In the 90s Lawsuits against doctors made malpractice rates extremely high for docs who had X-Ray machines and performed their own lab work and EKGs.  If he gave up his in-office diagnostic equipment he would have to join one of the clinics to make the use of diagnostics and malpractice affordable.  He joined Warren Clinics, sold his building and moved into their facility.  His 45 minute physicals that included X-Ray and lab work were cut short so that the patient could go across the street to to the lab and radiologist.  He would then get the X-Ray results later that day or the next.  He was not allowed to order a chest X Ray on patients under 50, unless they had a pre-existing condition that necessitated it. 

In the mid 90s he saw the complete takeover by the insurance company.  Warren Clinics was regulated by Community Care, a collaboration designed to give "the patient" more choice.  He could no longer schedule 8 to 10 patients a day and do rounds in the morning or evening.  He had to see twice as many patients to remain "under clinic" at about 15 minutes each. He protested, and was told to hire a PA.

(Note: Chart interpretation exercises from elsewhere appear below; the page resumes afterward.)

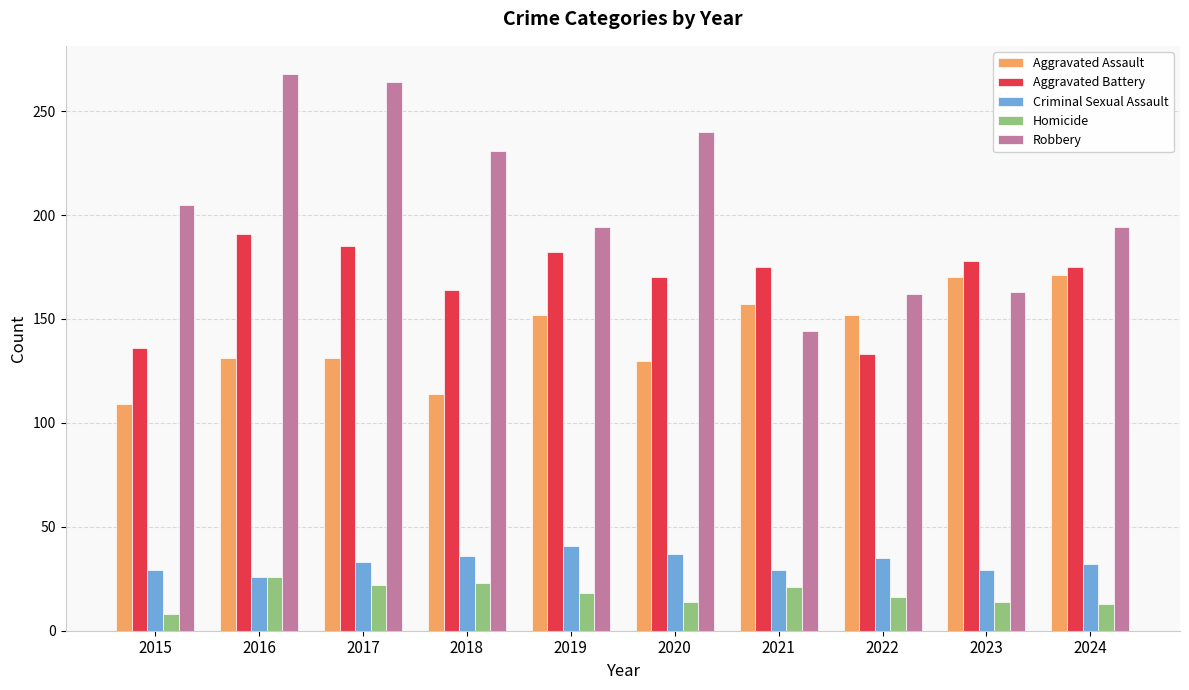

How many groups of bars are there?

10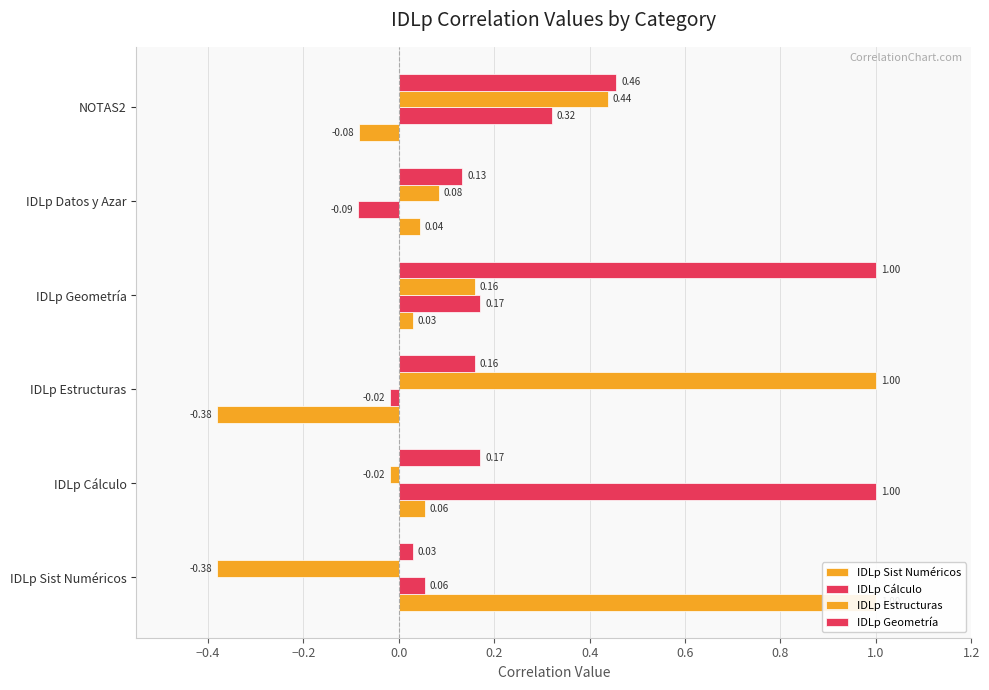

What are all the series names shown in the legend?

IDLp Sist Numéricos, IDLp Cálculo, IDLp Estructuras, IDLp Geometría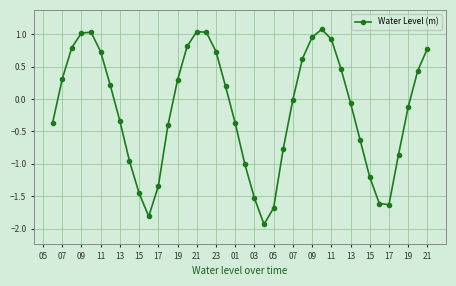

How many points are lower than both their immediate neighbors (excluding endpoints)?

3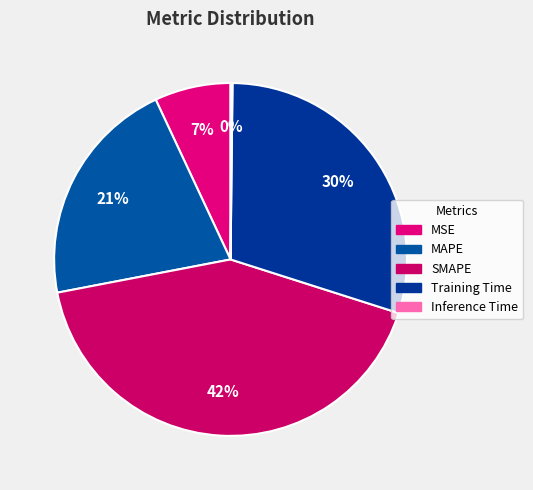

True or false: MSE accounts for 7% of the total.

True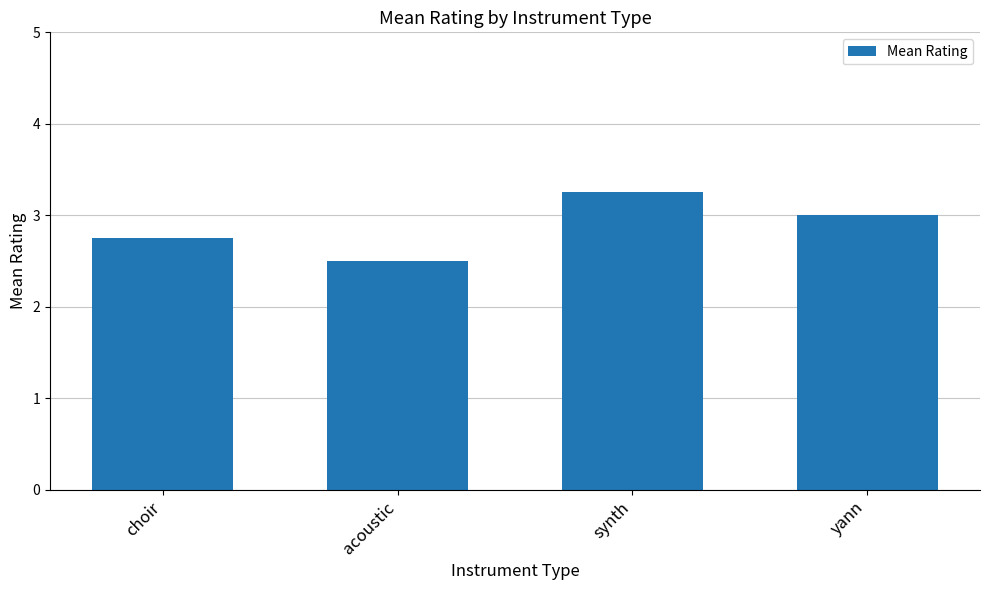

At which label does the data first exceed 3?

synth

He retired and worked at the VA for a while (because as a veteran he had always planned to give back).

Medicine as a free market enterprise is not a new idea.  The way the medical practice used to work when we were kids is what we need.  This experiment in corporate control has failed.  An experiment in government control cannot possibly offer anything positive. 

When attacked by a mob of clowns, always go for the juggler.

waterboy

Much of what you say I have found to be accurate for many physicians. You touched on the change in demographics. How do you think we can return to the medicine of my youth, which I agree was preferable, when the baby boomers have so drastically skewed the type of care to match their needs? Its one thing to be a successful family doctor or internist when most of your patients are young adults and children as they were in the 50's and 60's. Its a different set of problems when those giant populations of young children have reached retirement age. Throw in the rapid growth of technology and biochemistry and you have a field that argues against going back to those times.

I abhor what insurance companies have done to our medical system, our entertainment industry and life in general. It seems anything with any risk at all is prohibitive to insure. Thus a world of mediocre medicine and mediocre entertainment. But many of these same doctors willingly invested in these insurance companies and clinics that offered a more steady stream of income didn't they? Now that insurance companies are kings of the country I doubt they will relinquish their hold easily, if at all.